(TASKS):
**1.** Answer these from the text on rural economic development:
(a) Which town is Todd Wolford from?
(b) What is Anthony Pipa's position at Brookings?
(c) How did Loh and Pipa interview Wolford and Dotson?
**2.** In the text on rural economic development, shorten the paragraph beginning "Loh and Pipa recently interviewed" into a bulleted list that keeps its main facts.

(EXTRACT):
---------------

"The covid-19 pandemic is threatening to exacerbate the nation’s geographic divergence in community well-being and economic prosperity that has been widening since the Great Recession. Over one-quarter of U.S. counties had
not yet recovered to pre-2008 levels before the pandemic hit, This is disproportionately true for rural America,
whose diversity belies general perceptions and is attracting leaders such as Todd Wolford of
Wytheville, Va, and Lindsey Dotson of
Charlevoix, Mich., who direct rural economic development organizations and are eager to
build rural institutions and places that thrive," Tracy Hadden Loh and Anthony Pipa
write for the
Brookings Institution. Pipa is a senior fellow in global economy and development at Brookings, and Loh is a fellow at the
Anne T. and Robert M. Bass Center for Transformative Placemaking.
Loh and Pipa recently interviewed Wolford and Dotson via Zoom to discuss what the local leaders are doing to help their communities. Both said they're committed to supporting and growing small businesses, which make up the majority of jobs in their towns. Such jobs also make their communities unique and can attract outsiders, they said. "Yet their experiences demonstrate that federal policy for rural development is outdated and mismatched in helping rural leaders meet the demands and opportunities of the modern economy and the additional pressures wrought by covid-19," Loh and Pipa write.
Rural entrepreneurs face a host of barriers even without the pandemic: it's more difficult for them to access financing, and they tend to have inadequate broadband access, Dotson and Wolford said.

---------------

(ENTRIES SHOWN):
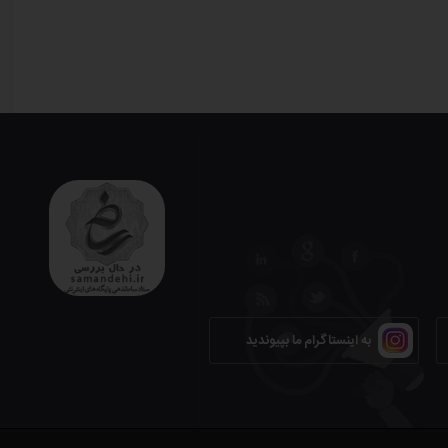
به اینستاگرام ما بپیوندید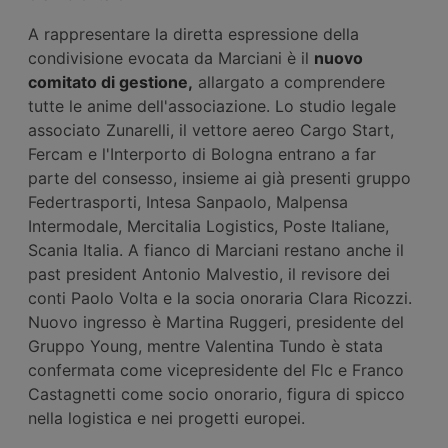
A rappresentare la diretta espressione della
condivisione evocata da Marciani è il
nuovo
comitato di gestione,
allargato a comprendere
tutte le anime dell'associazione. Lo studio legale
associato Zunarelli, il vettore aereo Cargo Start,
Fercam e l'Interporto di Bologna entrano a far
parte del consesso, insieme ai già presenti gruppo
Federtrasporti, Intesa Sanpaolo, Malpensa
Intermodale, Mercitalia Logistics, Poste Italiane,
Scania Italia. A fianco di Marciani restano anche il
past president Antonio Malvestio, il revisore dei
conti Paolo Volta e la socia onoraria Clara Ricozzi.
Nuovo ingresso è Martina Ruggeri, presidente del
Gruppo Young, mentre Valentina Tundo è stata
confermata come vicepresidente del Flc e Franco
Castagnetti come socio onorario, figura di spicco
nella logistica e nei progetti europei.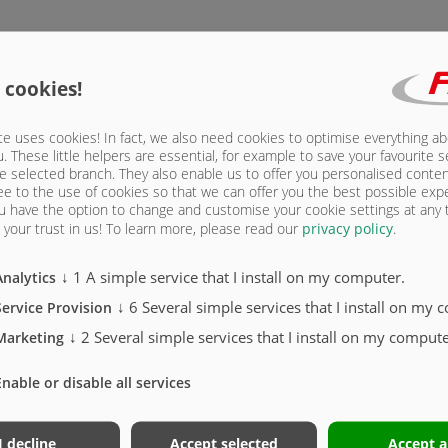
КИ
 cookies!
e uses cookies! In fact, we also need cookies to optimise everything a
u. These little helpers are essential, for example to save your favourite s
ы для
e selected branch. They also enable us to offer you personalised conte
мные,
ee to the use of cookies so that we can offer you the best possible exp
щей
u have the option to change and customise your cookie settings at any
тяжных
your trust in us!
To learn more, please read our
privacy policy
.
↓
1
A simple service that I install on my computer.
Analytics
↓
6
Several simple services that I install on my 
Service Provision
↓
2
Several simple services that I install on my compute
Marketing
Enable or disable all services
I decline
Accept selected
Accept a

---------------

(EXERCISE RESULTS):
**1.**
(a) Wytheville, Va.
(b) Senior fellow in global economy and development.
(c) Via Zoom.

**2.**
- Loh and Pipa interviewed Wolford and Dotson via Zoom about how they are helping their communities.
- Both leaders are committed to supporting and growing small businesses, which provide most jobs in their towns.
- They said these jobs make their communities unique and can attract outsiders.
- Loh and Pipa write that the leaders' experiences show federal rural development policy is outdated and mismatched to the modern economy and the added pressures of covid-19.